PROBLEM DETAILS | Copy out the text of every entry below, substituting "BIB" for each occurrence of "BibTeX" and leaving everything else unchanged. Leave the pictures out.

• • • • • • •

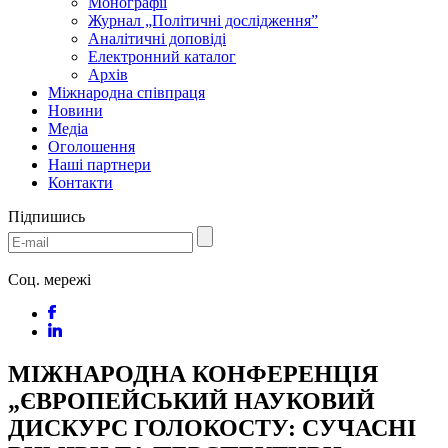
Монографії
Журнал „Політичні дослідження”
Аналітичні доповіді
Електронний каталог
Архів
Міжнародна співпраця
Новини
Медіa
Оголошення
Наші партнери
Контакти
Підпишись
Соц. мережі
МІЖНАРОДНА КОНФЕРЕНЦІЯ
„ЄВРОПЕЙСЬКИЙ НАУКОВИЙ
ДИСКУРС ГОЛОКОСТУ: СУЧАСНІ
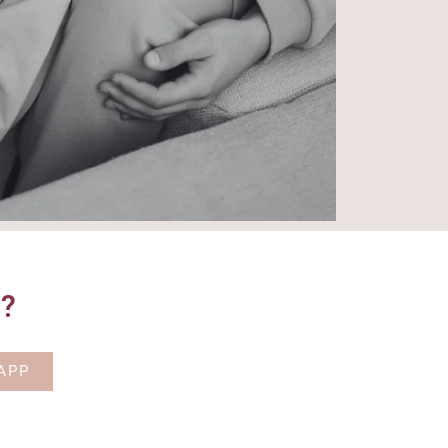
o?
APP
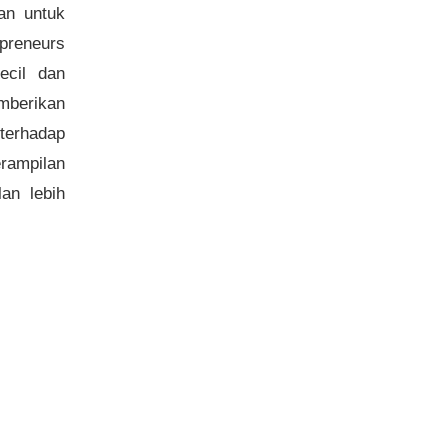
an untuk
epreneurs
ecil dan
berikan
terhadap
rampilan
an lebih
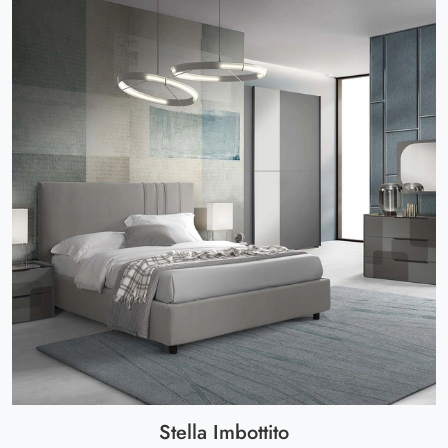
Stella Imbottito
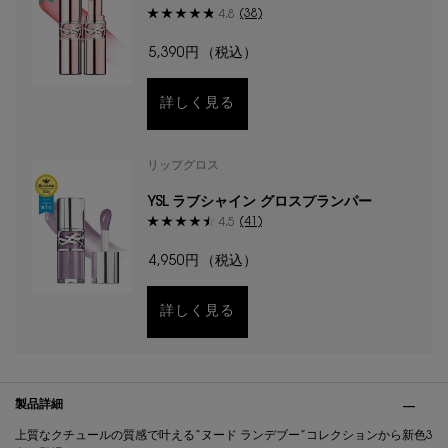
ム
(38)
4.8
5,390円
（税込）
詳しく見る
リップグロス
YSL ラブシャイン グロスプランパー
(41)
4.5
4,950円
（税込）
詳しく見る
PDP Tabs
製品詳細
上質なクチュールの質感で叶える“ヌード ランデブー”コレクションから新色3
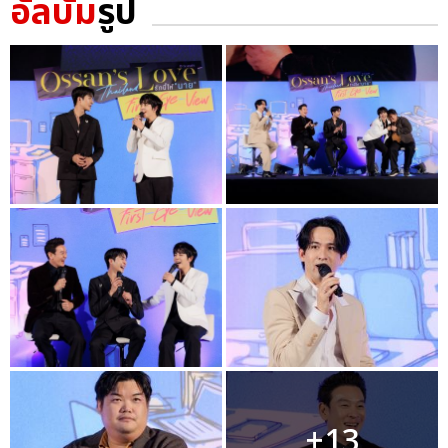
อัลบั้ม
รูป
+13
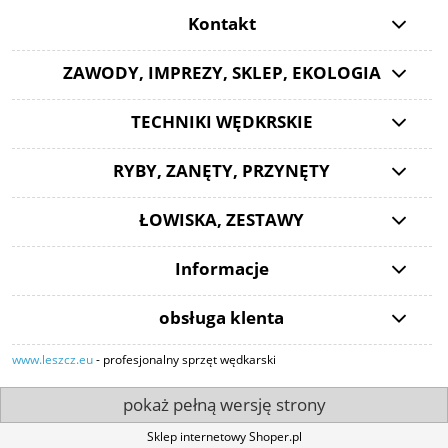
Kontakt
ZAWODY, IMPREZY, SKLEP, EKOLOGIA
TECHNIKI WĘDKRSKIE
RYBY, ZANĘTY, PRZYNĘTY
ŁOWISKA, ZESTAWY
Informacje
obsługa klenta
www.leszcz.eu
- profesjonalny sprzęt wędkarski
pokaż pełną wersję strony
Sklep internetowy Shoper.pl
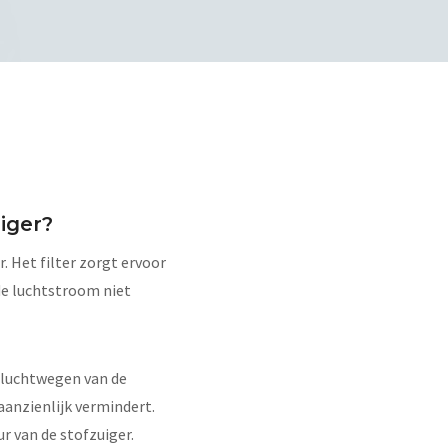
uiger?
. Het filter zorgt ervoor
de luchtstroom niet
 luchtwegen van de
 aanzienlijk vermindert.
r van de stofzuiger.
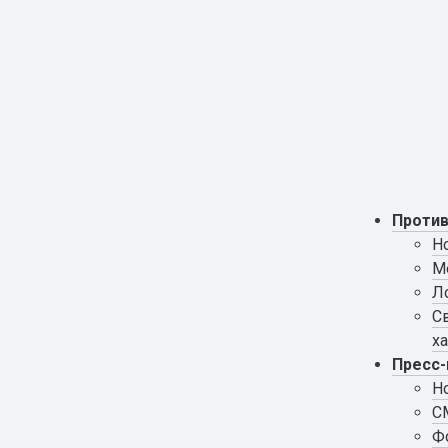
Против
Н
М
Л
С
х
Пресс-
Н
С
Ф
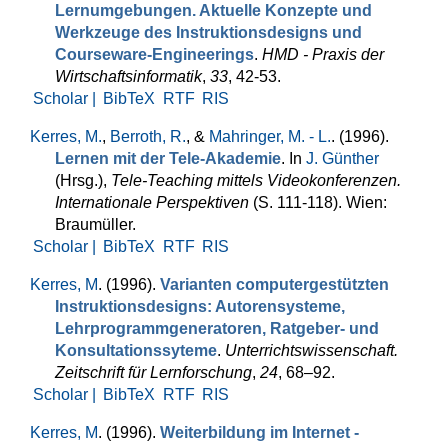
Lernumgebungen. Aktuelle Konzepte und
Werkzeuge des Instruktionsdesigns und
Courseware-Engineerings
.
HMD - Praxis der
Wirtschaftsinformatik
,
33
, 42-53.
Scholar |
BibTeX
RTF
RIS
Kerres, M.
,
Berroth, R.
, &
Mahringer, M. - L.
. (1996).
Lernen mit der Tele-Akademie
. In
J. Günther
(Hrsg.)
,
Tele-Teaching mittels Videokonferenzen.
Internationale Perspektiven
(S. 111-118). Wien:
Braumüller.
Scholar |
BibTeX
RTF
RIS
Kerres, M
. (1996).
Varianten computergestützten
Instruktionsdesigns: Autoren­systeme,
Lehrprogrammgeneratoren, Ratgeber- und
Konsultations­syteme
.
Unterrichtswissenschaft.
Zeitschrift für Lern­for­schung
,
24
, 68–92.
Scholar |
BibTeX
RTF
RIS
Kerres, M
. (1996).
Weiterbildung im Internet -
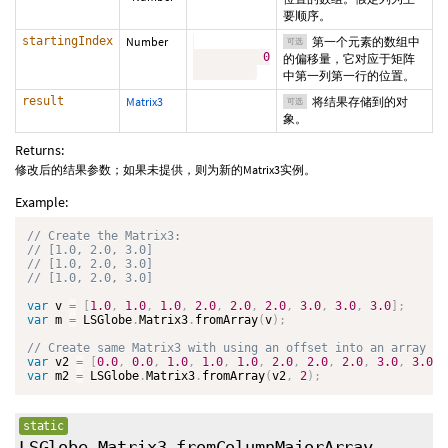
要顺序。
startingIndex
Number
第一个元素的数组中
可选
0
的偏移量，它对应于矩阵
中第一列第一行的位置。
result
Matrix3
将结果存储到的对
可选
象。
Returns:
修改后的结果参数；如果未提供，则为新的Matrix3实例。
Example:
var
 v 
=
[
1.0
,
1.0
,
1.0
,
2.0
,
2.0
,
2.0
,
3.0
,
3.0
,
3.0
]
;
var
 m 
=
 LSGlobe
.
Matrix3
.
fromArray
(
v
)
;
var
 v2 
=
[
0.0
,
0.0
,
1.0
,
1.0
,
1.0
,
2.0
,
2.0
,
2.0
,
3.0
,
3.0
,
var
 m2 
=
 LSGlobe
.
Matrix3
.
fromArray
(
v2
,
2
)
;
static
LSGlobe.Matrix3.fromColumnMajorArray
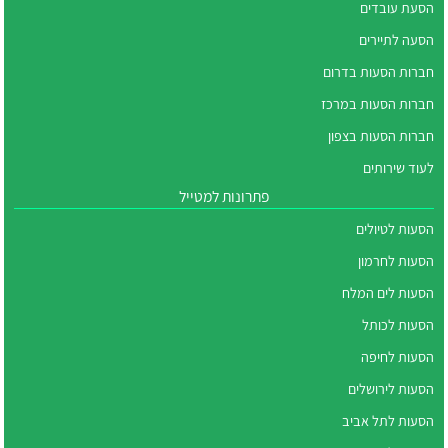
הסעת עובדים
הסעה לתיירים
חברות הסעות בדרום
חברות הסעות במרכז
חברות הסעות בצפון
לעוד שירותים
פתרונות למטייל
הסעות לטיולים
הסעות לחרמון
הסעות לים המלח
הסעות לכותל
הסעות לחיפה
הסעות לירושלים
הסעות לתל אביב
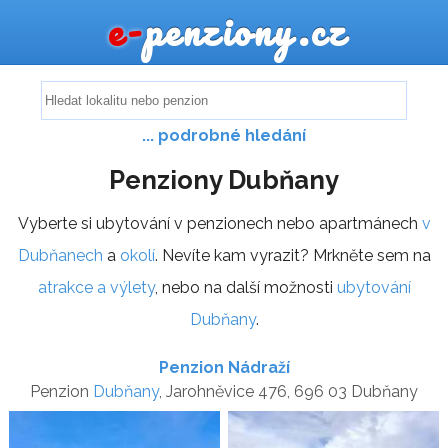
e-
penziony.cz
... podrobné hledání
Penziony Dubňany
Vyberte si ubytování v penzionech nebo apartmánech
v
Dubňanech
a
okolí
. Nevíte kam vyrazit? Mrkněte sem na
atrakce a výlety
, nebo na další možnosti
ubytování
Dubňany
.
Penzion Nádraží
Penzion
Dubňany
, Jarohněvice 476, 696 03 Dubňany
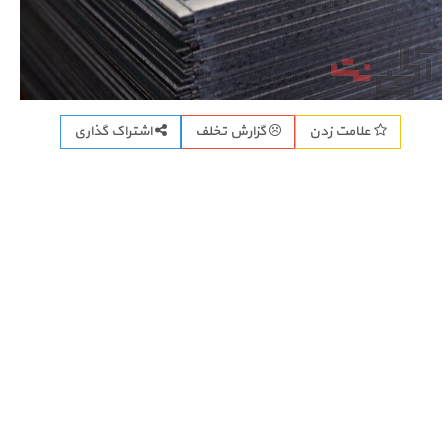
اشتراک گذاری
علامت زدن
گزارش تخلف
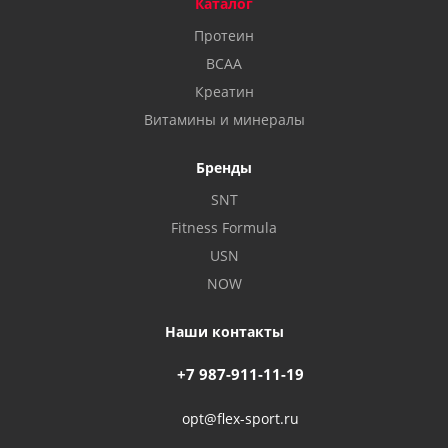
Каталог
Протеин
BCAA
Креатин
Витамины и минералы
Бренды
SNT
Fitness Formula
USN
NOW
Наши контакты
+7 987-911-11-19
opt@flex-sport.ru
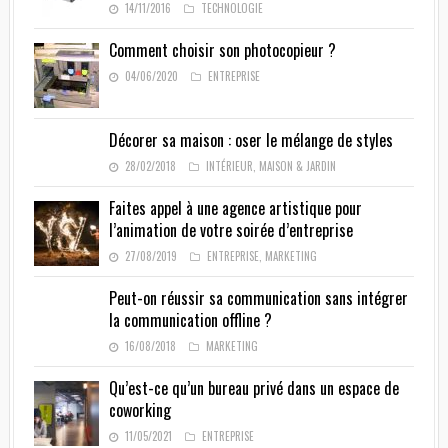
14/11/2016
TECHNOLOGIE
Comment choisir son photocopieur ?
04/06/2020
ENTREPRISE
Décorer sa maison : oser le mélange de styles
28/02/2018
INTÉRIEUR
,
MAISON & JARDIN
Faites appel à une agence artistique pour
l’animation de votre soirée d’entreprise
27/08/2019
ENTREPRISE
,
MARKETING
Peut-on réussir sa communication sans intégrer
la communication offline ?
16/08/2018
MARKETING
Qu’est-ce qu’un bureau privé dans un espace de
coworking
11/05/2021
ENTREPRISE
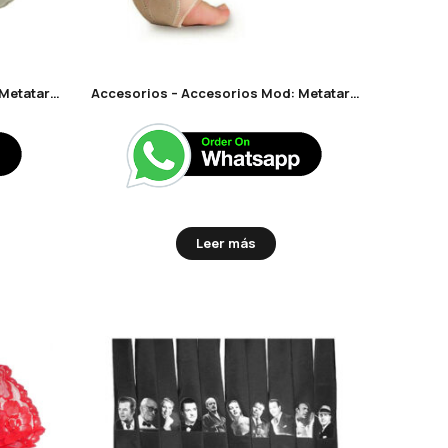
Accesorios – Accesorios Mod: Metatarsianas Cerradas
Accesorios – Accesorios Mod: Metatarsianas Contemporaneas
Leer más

• • • • • • •

EXERCISE ANSWER |
Монографії
Журнал „Політичні дослідження”
Аналітичні доповіді
Електронний каталог
Архів
Міжнародна співпраця
Новини
Медіa
Оголошення
Наші партнери
Контакти
Підпишись
Соц. мережі
МІЖНАРОДНА КОНФЕРЕНЦІЯ
„ЄВРОПЕЙСЬКИЙ НАУКОВИЙ
ДИСКУРС ГОЛОКОСТУ: СУЧАСНІ
o?
APP
an untuk
epreneurs
ecil dan
berikan
terhadap
rampilan
an lebih
Stella Imbottito
ム
(38)
4.8
5,390円
（税込）
詳しく見る
リップグロス
YSL ラブシャイン グロスプランパー
(41)
4.5
4,950円
（税込）
詳しく見る
PDP Tabs
製品詳細
上質なクチュールの質感で叶える“ヌード ランデブー”コレクションから新色3
อัลบั้ม
รูป
+13
Kontakt
ZAWODY, IMPREZY, SKLEP, EKOLOGIA
TECHNIKI WĘDKRSKIE
RYBY, ZANĘTY, PRZYNĘTY
ŁOWISKA, ZESTAWY
Informacje
obsługa klenta
www.leszcz.eu
- profesjonalny sprzęt wędkarski
pokaż pełną wersję strony
Sklep internetowy Shoper.pl
uiger?
. Het filter zorgt ervoor
de luchtstroom niet
 luchtwegen van de
 aanzienlijk vermindert.
r van de stofzuiger.
Против
Н
М
Л
С
х
Пресс-
Н
С
Ф
Lernumgebungen. Aktuelle Konzepte und
Werkzeuge des Instruktionsdesigns und
Courseware-Engineerings
.
HMD - Praxis der
Wirtschaftsinformatik
,
33
, 42-53.
Scholar |
BIB
RTF
RIS
Kerres, M.
,
Berroth, R.
, &
Mahringer, M. - L.
. (1996).
Lernen mit der Tele-Akademie
. In
J. Günther
(Hrsg.)
,
Tele-Teaching mittels Videokonferenzen.
Internationale Perspektiven
(S. 111-118). Wien:
Braumüller.
Scholar |
BIB
RTF
RIS
Kerres, M
. (1996).
Varianten computergestützten
Instruktionsdesigns: Autoren­systeme,
Lehrprogrammgeneratoren, Ratgeber- und
Konsultations­syteme
.
Unterrichtswissenschaft.
Zeitschrift für Lern­for­schung
,
24
, 68–92.
Scholar |
BIB
RTF
RIS
Kerres, M
. (1996).
Weiterbildung im Internet -
要顺序。
startingIndex
Number
第一个元素的数组中
可选
0
的偏移量，它对应于矩阵
中第一列第一行的位置。
result
Matrix3
将结果存储到的对
可选
象。
Returns:
修改后的结果参数；如果未提供，则为新的Matrix3实例。
Example:
var
 v 
=
[
1.0
,
1.0
,
1.0
,
2.0
,
2.0
,
2.0
,
3.0
,
3.0
,
3.0
]
;
var
 m 
=
 LSGlobe
.
Matrix3
.
fromArray
(
v
)
;
var
 v2 
=
[
0.0
,
0.0
,
1.0
,
1.0
,
1.0
,
2.0
,
2.0
,
2.0
,
3.0
,
3.0
,
var
 m2 
=
 LSGlobe
.
Matrix3
.
fromArray
(
v2
,
2
)
;
static
LSGlobe.Matrix3.fromColumnMajorArray
הסעת עובדים
הסעה לתיירים
חברות הסעות בדרום
חברות הסעות במרכז
חברות הסעות בצפון
לעוד שירותים
פתרונות למטייל
הסעות לטיולים
הסעות לחרמון
הסעות לים המלח
הסעות לכותל
הסעות לחיפה
הסעות לירושלים
הסעות לתל אביב
e-
penziony.cz
... podrobné hledání
Penziony Dubňany
Vyberte si ubytování v penzionech nebo apartmánech
v
Dubňanech
a
okolí
. Nevíte kam vyrazit? Mrkněte sem na
atrakce a výlety
, nebo na další možnosti
ubytování
Dubňany
.
Penzion Nádraží
Penzion
Dubňany
, Jarohněvice 476, 696 03 Dubňany
اشتراک گذاری
علامت زدن
گزارش تخلف
Каталог
Протеин
BCAA
Креатин
Витамины и минералы
Бренды
SNT
Fitness Formula
USN
NOW
Наши контакты
+7 987-911-11-19
opt@flex-sport.ru
14/11/2016
TECHNOLOGIE
Comment choisir son photocopieur ?
04/06/2020
ENTREPRISE
Décorer sa maison : oser le mélange de styles
28/02/2018
INTÉRIEUR
,
MAISON & JARDIN
Faites appel à une agence artistique pour
l’animation de votre soirée d’entreprise
27/08/2019
ENTREPRISE
,
MARKETING
Peut-on réussir sa communication sans intégrer
la communication offline ?
16/08/2018
MARKETING
Qu’est-ce qu’un bureau privé dans un espace de
coworking
11/05/2021
ENTREPRISE
Accesorios – Accesorios Mod: Metatarsianas Cerradas
Accesorios – Accesorios Mod: Metatarsianas Contemporaneas
Leer más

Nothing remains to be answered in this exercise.